I don’t get it – it’s one of life’s mysteries like why some people think it’s ok to cut in line on the highway. C’est la vie. There are other things to worry about.
Recent post on The Juggle re: health incentives. Excerpt of interest below:
In one example cited in this story, a senior manager at IBM said she has often been too wiped out at the end of a workday to fix healthy, low-fat meals for her 3-year-old daughter. Under the company’s health plan, she was offered a “children’s health rebate.” Now, instead of zoning out in front of the TV and ordering pizza, pasta or fried chicken with her daughter at night, this single mom follows weekly menus provided by her employer. She says she has lost 10 pounds, and her daughter is snacking healthier, munching on fruit and pita instead of Gummi bears and chips.

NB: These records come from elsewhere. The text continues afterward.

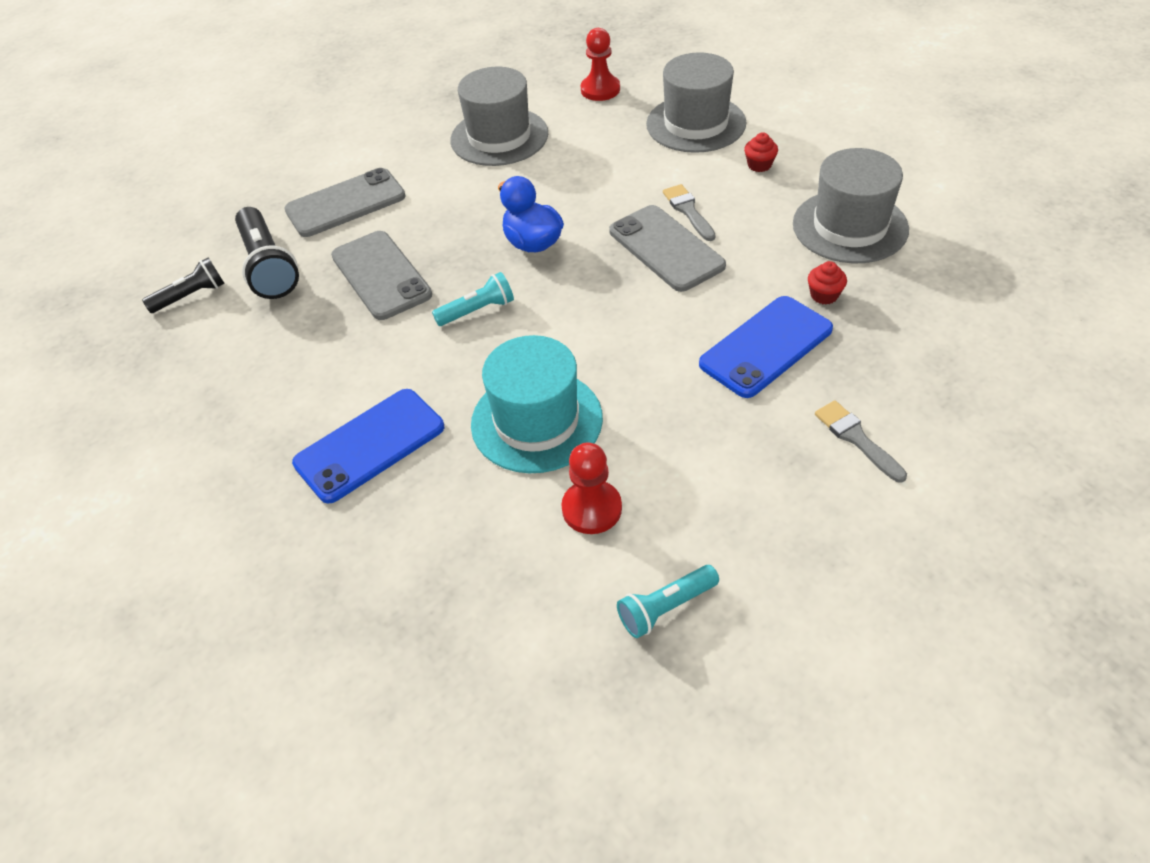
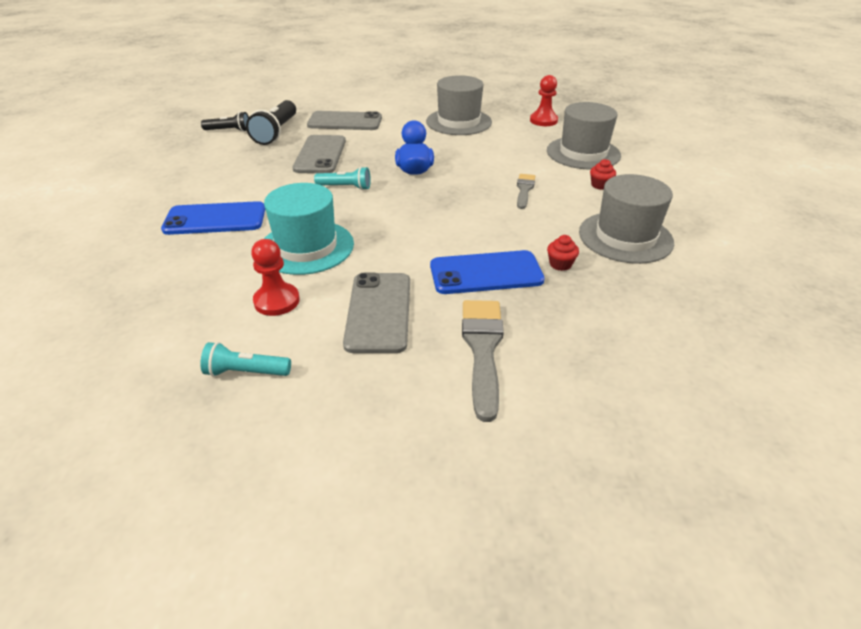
camera: 30 degrees right, 10 degrees down
grey phone [609,205,726,292] -> grey phone moved to [343,273,410,353]
grey brush [815,400,907,483] -> grey brush [462,300,504,422], size x1.67

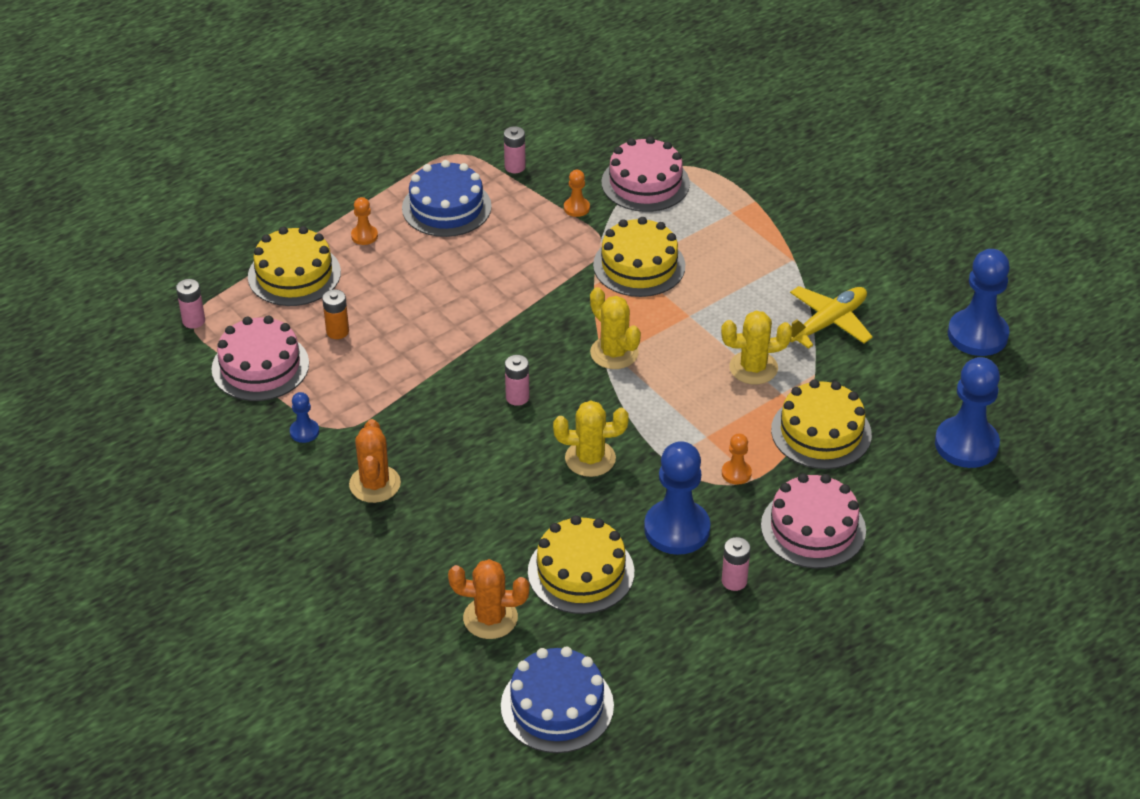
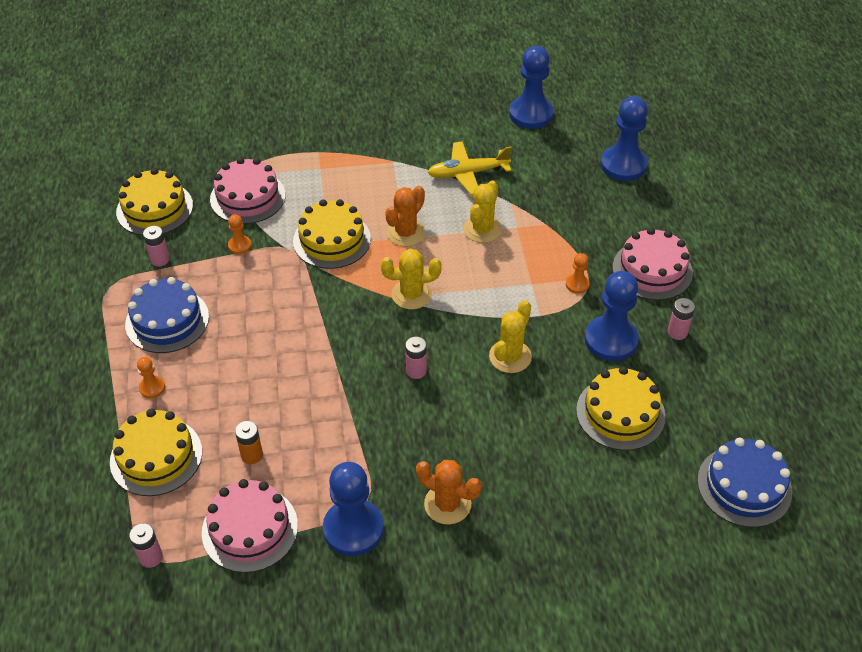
camera: 60 degrees left, 5 degrees up
blue pawn [290,392,319,443] -> blue pawn [323,462,384,556], size x2.15
orange cactus [448,559,530,639] -> orange cactus moved to [385,186,425,247]
yellow cake [771,379,872,469] -> yellow cake moved to [116,168,193,236]
yellow plane [790,286,873,349] -> yellow plane turned 90 degrees counterclockwise [427,141,512,195]

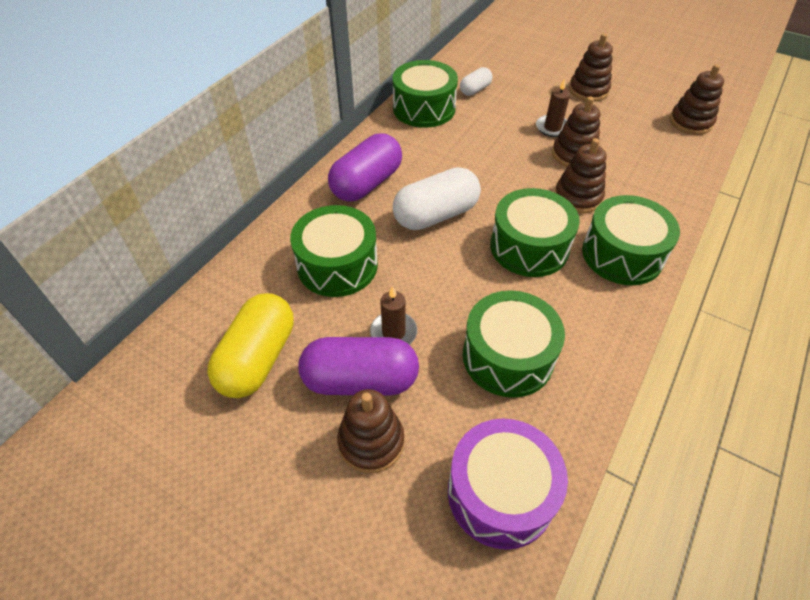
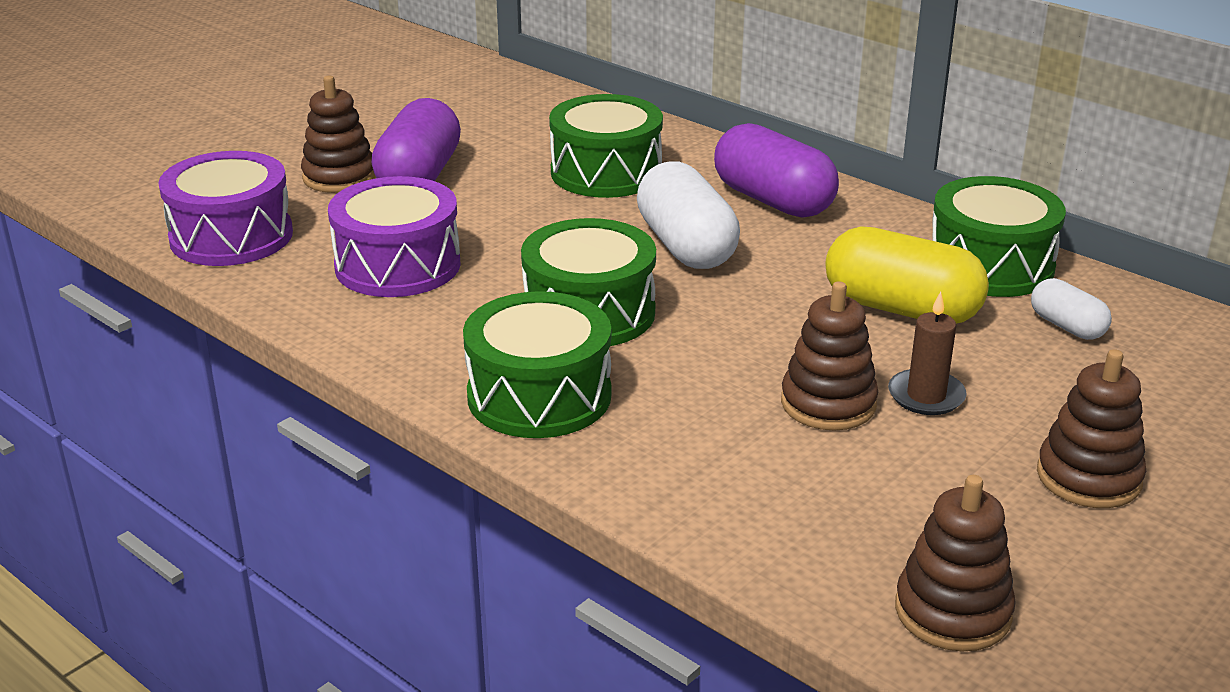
camera: 100 degrees right, 20 degrees down
yellow capsule [207,293,294,398] -> yellow capsule moved to [825,226,989,324]
brown candle [370,286,417,345] -> none
green drum [463,290,565,398] -> purple drum [328,176,461,297]
brown stacking toy [554,138,607,214] -> none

I get it, I do. We all want our kids to be healthy and on one hand I think it’s great that there are incentives to do that. On the other hand, parents SHOULD be doing this whether or not there are incentives. I try not to get too political here, but I see this as a stepping stone to some sort of national healthcare system where someone else decides, a government-appointed body of sorts, on who gets healthcare and who doesn’t based on particular health issues. Not good folks, not good.
Great post on BostonMamas.com about striking a balance – includes key takeaways from panel at Blissdom. They all resonate with me and perhaps the one I should practice more often…
Focus on the present. It can be challenging to not feel work and household minutia looming over you at all times. But when you are home with your kids, be present. Those days where you spend the entire day saying, “Just a second, let me finish one last e-mail” to your kids are a disservice to everyone.